▶

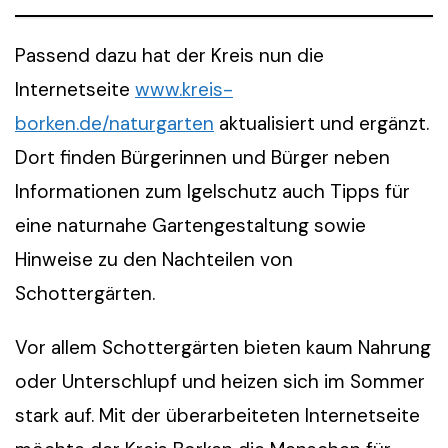
Passend dazu hat der Kreis nun die
Internetseite
www.kreis-
borken.de/naturgarten
aktualisiert und ergänzt.
Dort finden Bürgerinnen und Bürger neben
Informationen zum Igelschutz auch Tipps für
eine naturnahe Gartengestaltung sowie
Hinweise zu den Nachteilen von
Schottergärten.
Vor allem Schottergärten bieten kaum Nahrung
oder Unterschlupf und heizen sich im Sommer
stark auf. Mit der überarbeiteten Internetseite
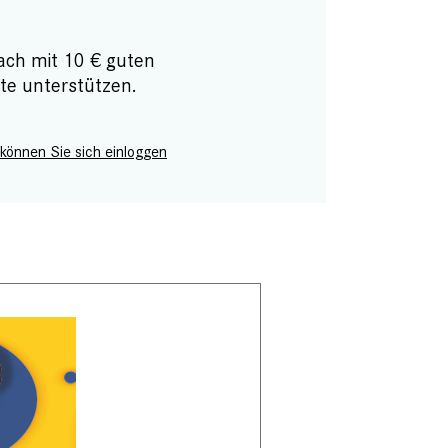
ach mit 10 € guten
te unterstützen.
 können Sie sich einloggen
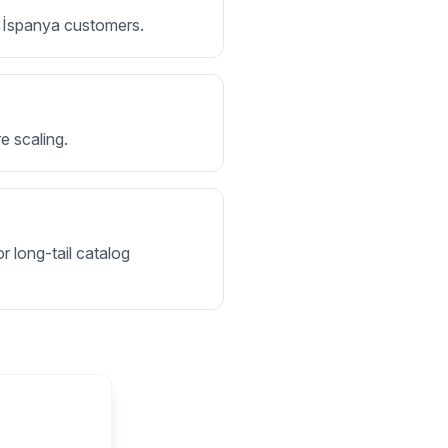
or İspanya customers.
e scaling.
r long-tail catalog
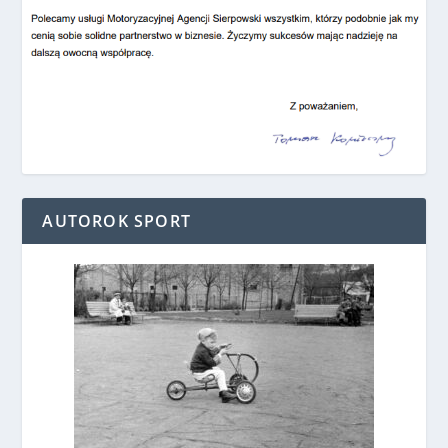
AUTOROK SPORT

◀

### Task to complete
Give back the entries verbatim but drop every picture.

### Task solution
Passend dazu hat der Kreis nun die
Internetseite
www.kreis-
borken.de/naturgarten
aktualisiert und ergänzt.
Dort finden Bürgerinnen und Bürger neben
Informationen zum Igelschutz auch Tipps für
eine naturnahe Gartengestaltung sowie
Hinweise zu den Nachteilen von
Schottergärten.
Vor allem Schottergärten bieten kaum Nahrung
oder Unterschlupf und heizen sich im Sommer
stark auf. Mit der überarbeiteten Internetseite
ach mit 10 € guten
te unterstützen.
 können Sie sich einloggen
or İspanya customers.
e scaling.
r long-tail catalog
AUTOROK SPORT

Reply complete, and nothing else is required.